Cost… yes, motion platforms are expensive, but why are they? Motion platforms require specialized engineering so that they operate properly. This includes mechanical, electrical and control engineers all working together to create a solution for the customer’s specification. Motion platform engineering companies are usually specialized in designing and manufacturing these systems and have decades of experience in the industry. They know all the details that are involved with creating a system. They have not be in business for 5 or 10 years, but decades... material costs, labor costs, painting, assembly, checkout add to the cost of the overall system.

Installation… most large scale motion platforms require heavy equipment to install and a team of people that are educated in the use of the heavy equipment and installation of the motion platform. This adds to the cost of the system. The flooring has to be engineered so that it can take the weight of the motion base and the payload and the stresses of the mounting points. We, at Servos & Simulation, strive to keep this problem as small as possible sometimes to the extent of making sure that the large items required by the system can still fit through a standard door in a building or on an airplane. 
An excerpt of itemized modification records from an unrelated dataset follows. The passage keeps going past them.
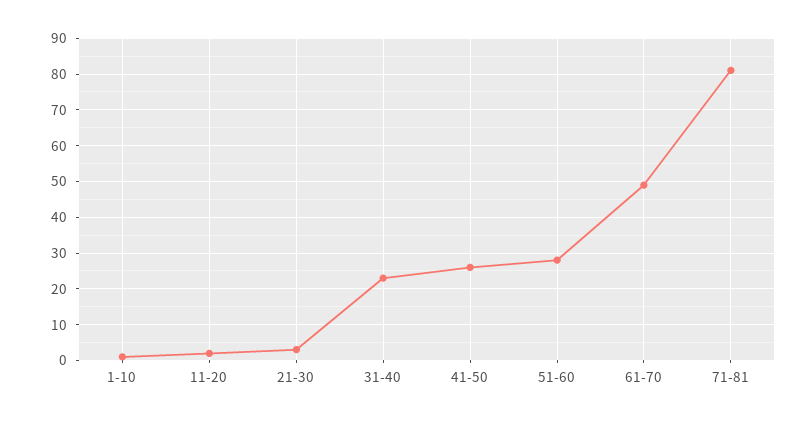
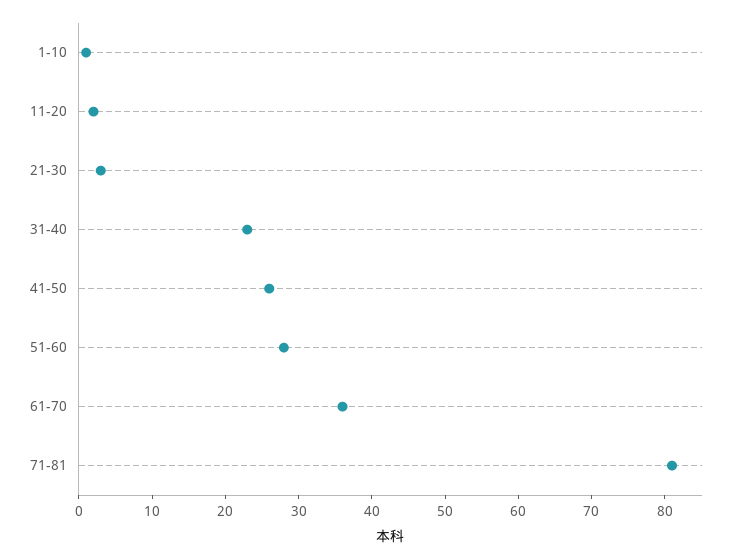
61-70: 50 -> 35

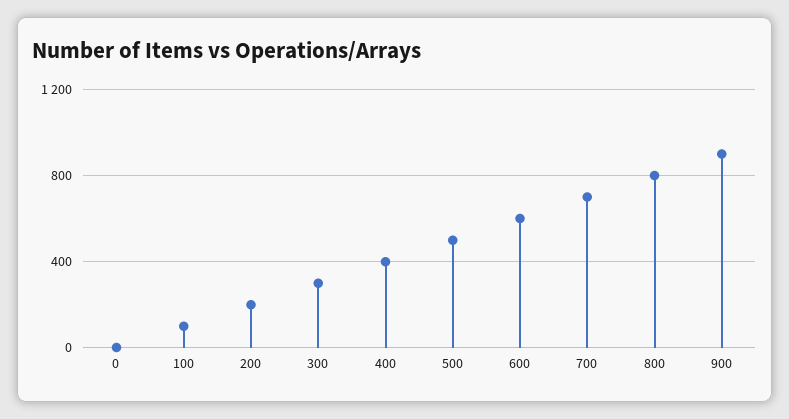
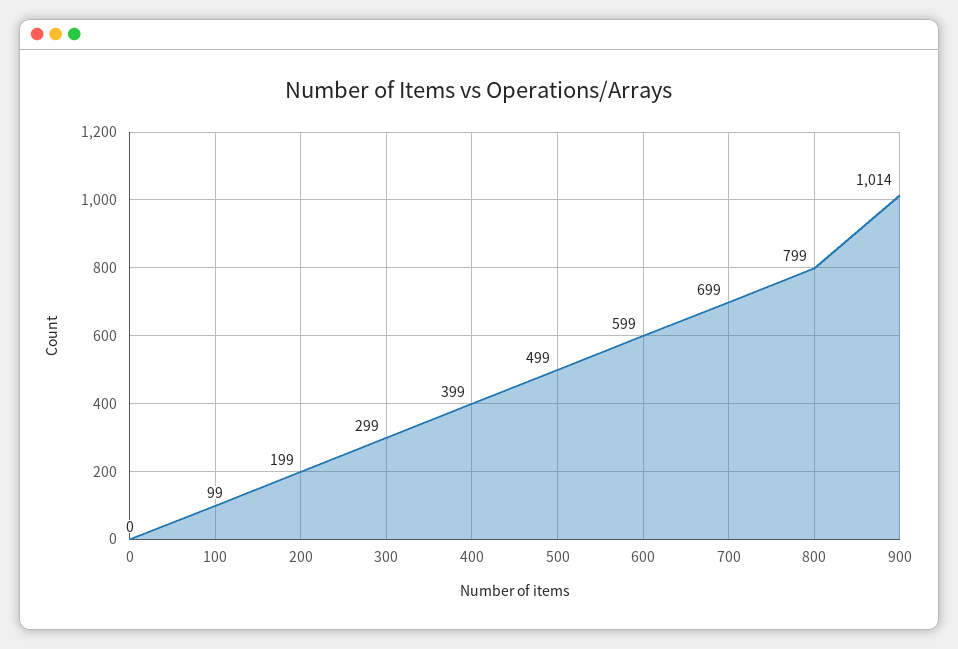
900: 900 -> 1014

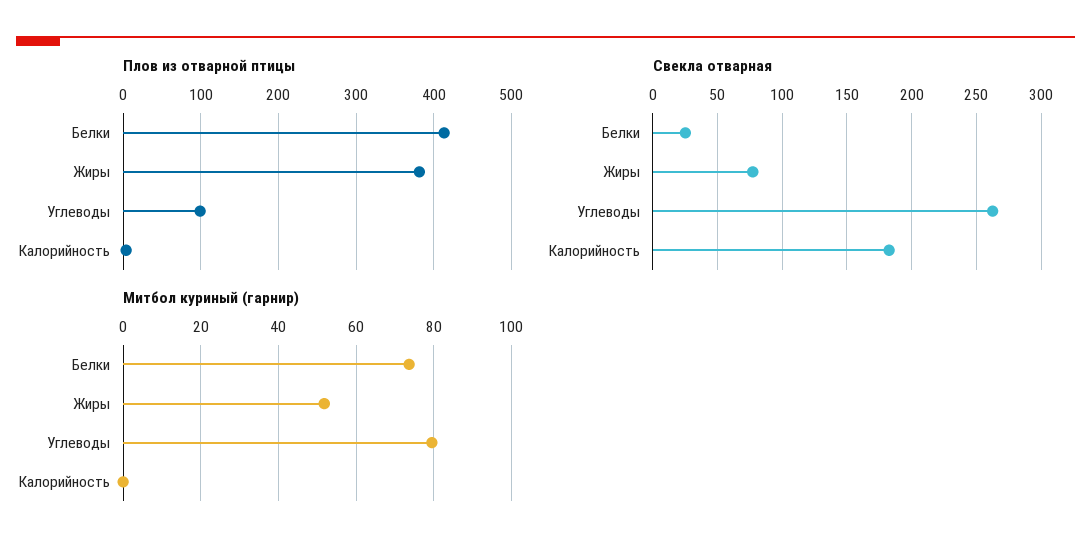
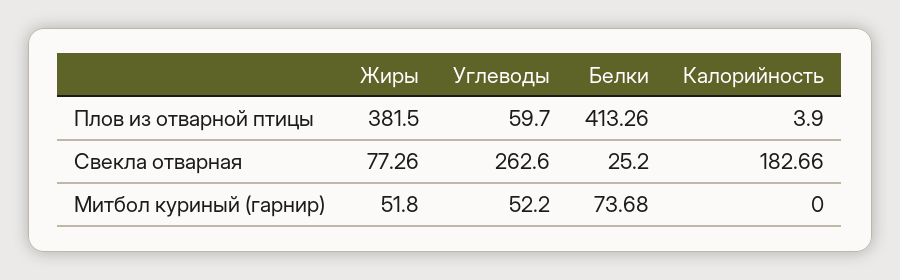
Плов из отварной птицы, Углеводы: 100 -> 59.7
Митбол куриный (гарнир), Углеводы: 80 -> 52.2

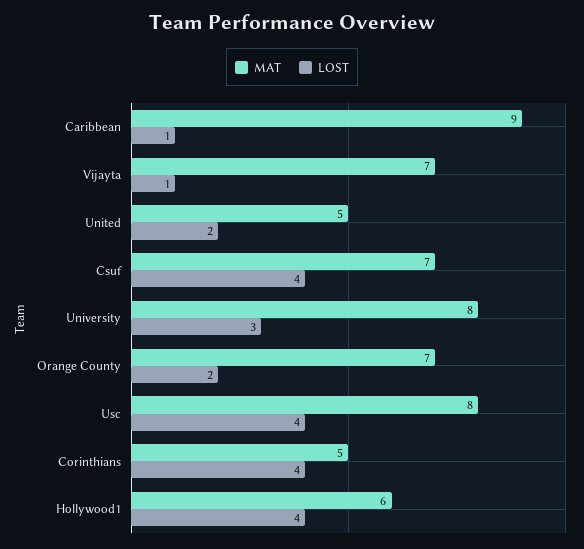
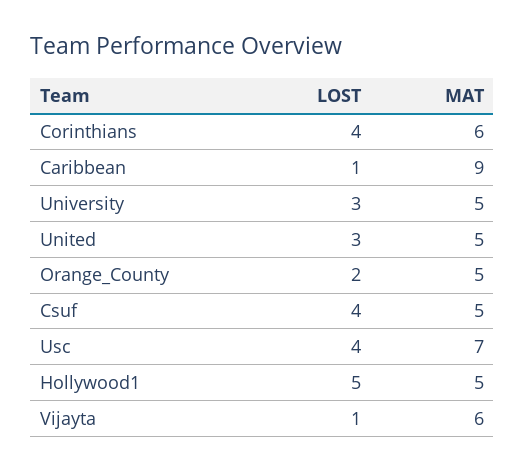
MAT, Vijayta: 7 -> 6
LOST, United: 2 -> 3
MAT, Csuf: 7 -> 5
MAT, University: 8 -> 5
MAT, Orange County: 7 -> 5
MAT, Usc: 8 -> 7
MAT, Corinthians: 5 -> 6
MAT, Hollywood1: 6 -> 5
LOST, Hollywood1: 4 -> 5

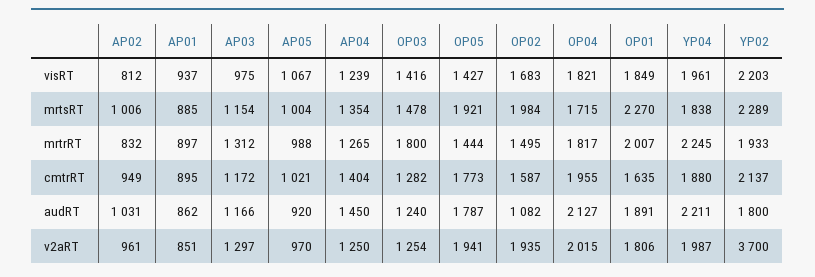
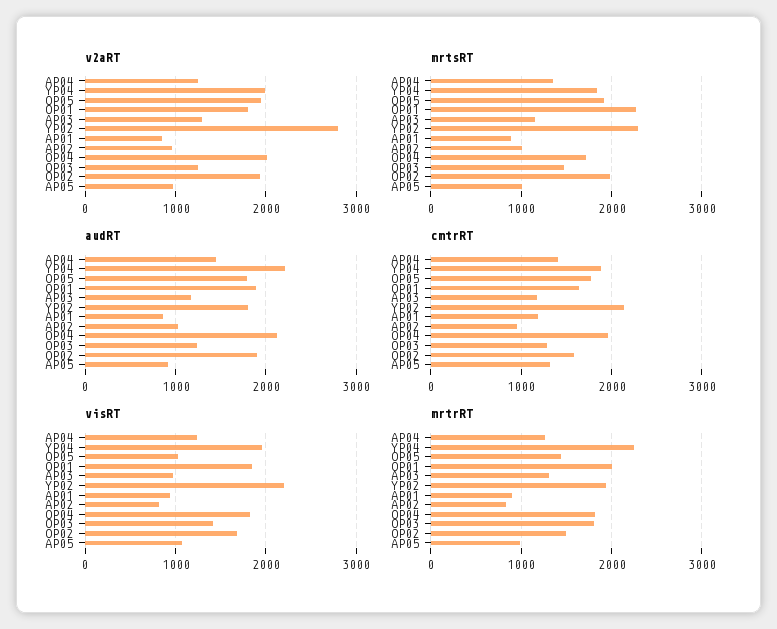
visRT, OP05: 1427 -> 1000
cmtrRT, AP01: 895 -> 1200
cmtrRT, AP05: 1021 -> 1300
audRT, OP02: 1082 -> 1900
v2aRT, YP02: 3700 -> 2800

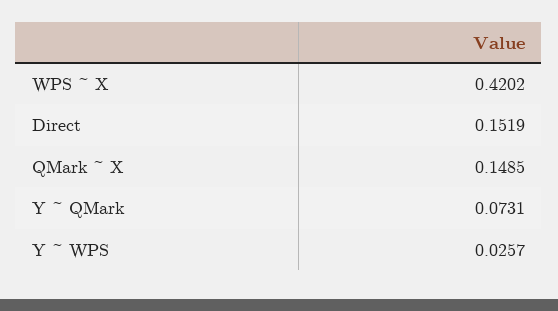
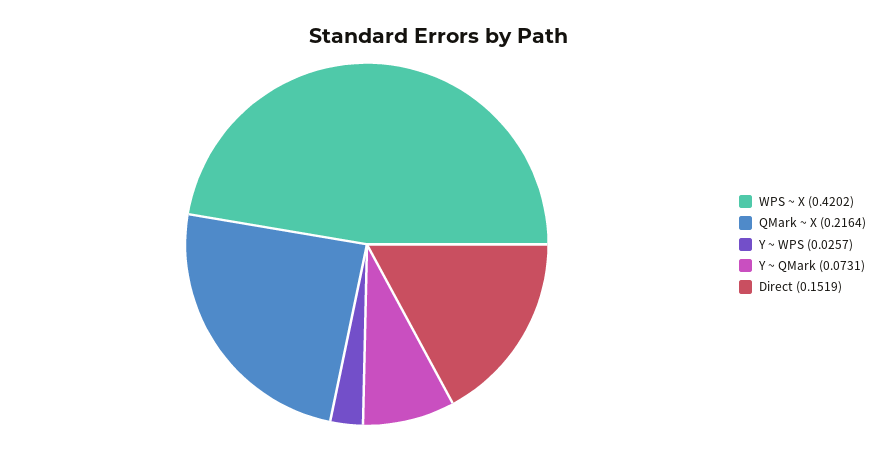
QMark ~ X: 0.1485 -> 0.2164

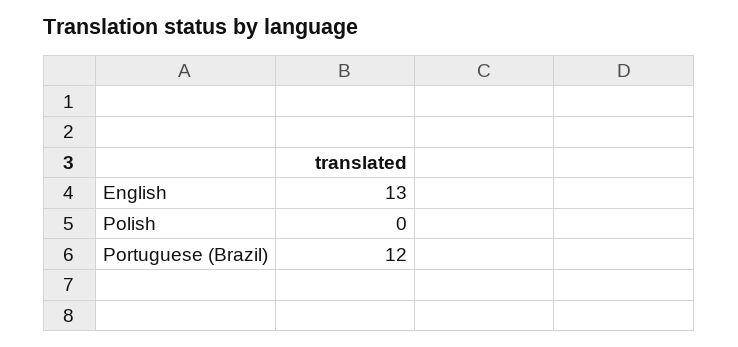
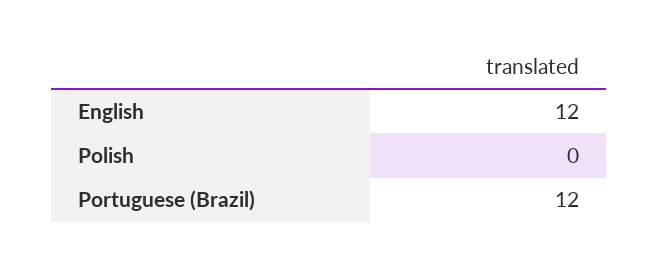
English: 13 -> 12

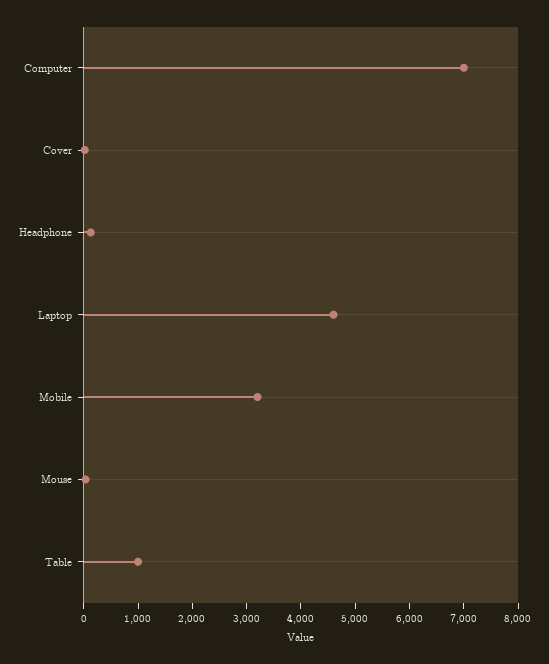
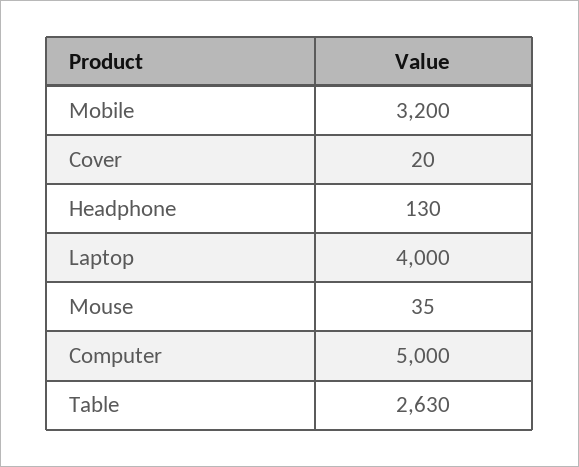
Computer: 7000 -> 5000
Laptop: 4600 -> 4000
Table: 1000 -> 2630

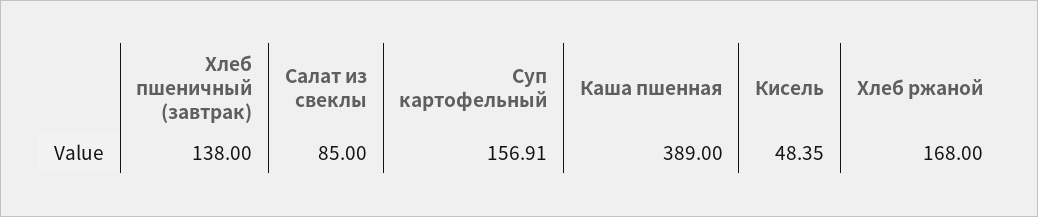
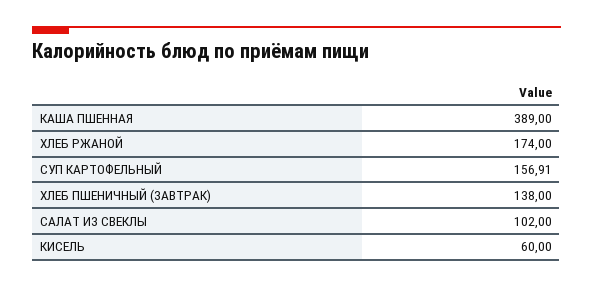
Салат из свеклы: 85 -> 102
Кисель: 48.35 -> 60
Хлеб ржаной: 168 -> 174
Maintenance… most large scale motion platforms require a maintenance team to keep them operating properly. This adds to the cost of operation of the system if the maintenance team is kept on site. If not, someone has to be contracted to keep the system running. This adds to the cost of operating the system. We, at Servos & Simulation, strive to keep this problem as small as possible by utilizing sealed mechanics.

Properly follow motion cues… if the motion platform via software does not properly follow the motion cues from the Host computer (X-Plane, Prepared, MS Flight Sim, and the like) or have the CG of the aircraft in the proper place, the system is basically worthless. It can induce motion sickness and keep the pilot from actually being able from flying the aircraft (for more information on reducing motion sickness in a flight trainer, check out this article). If it does not follow motion cues for an entertainment type ride, the ride could possibly be ok, but not perform to the best of its ability (same problem as the aircraft - if the CG doesn't match the visual system, the system will not work properly).

Simulator sickness… why does this occur? When the motion platform does not respond to the visual system properly nor fly properly, it can cause simulator sickness. This lack of response can distract the pilot during training sessions and can cause the pilot to adopt certain counterproductive behaviors to prevent the simulator sickness from occurring. It can have post-training effects that can compromise the pilot after training. 

So what can you do to fix these problems?

When looking into a motion platform for a system, one should consider all of these problems. Cost, installation and maintenance will always be a problem. The question one should ask themselves is what are they getting with the system? Can the manufacturer provide cost data for the system? Check out our Ultimate Checklist for buying a Motion Platform for more information on specifics to ask.

The manufacturer should know how to make the motion platform operate properly so that it follows the motion cues and keeps simulator sickness to a minimum. A good example of whether or not the motion platform is performing well is to have the pilot fly the system without the motion on and then with the motion on. If the pilot is having to overcorrect while flying the simulator, the motion is typically the problem. Making sure that the motion platform is properly tuned is critical to the flight simulation. This can be used for space docking, land vehicle training and the like as it applies to all of it. 

The motion cues for an entertainment ride, while not as critical as that for a flight simulator, should match the visual as closely as possible. It should not lag behind the visual. While the visuals account for more than the motion platform movement in rendering out the ride to the consumer, it should not be off. It will cause motion sickness to the rider. The system so be fluid, dynamic and smooth (unless the ride is suppose to be rough, but having the motion base nice and smooth and then injecting a frequency is so much easier then trying to get roughness out of the system and then recreate it). A high performing playback system is key to entertainment system.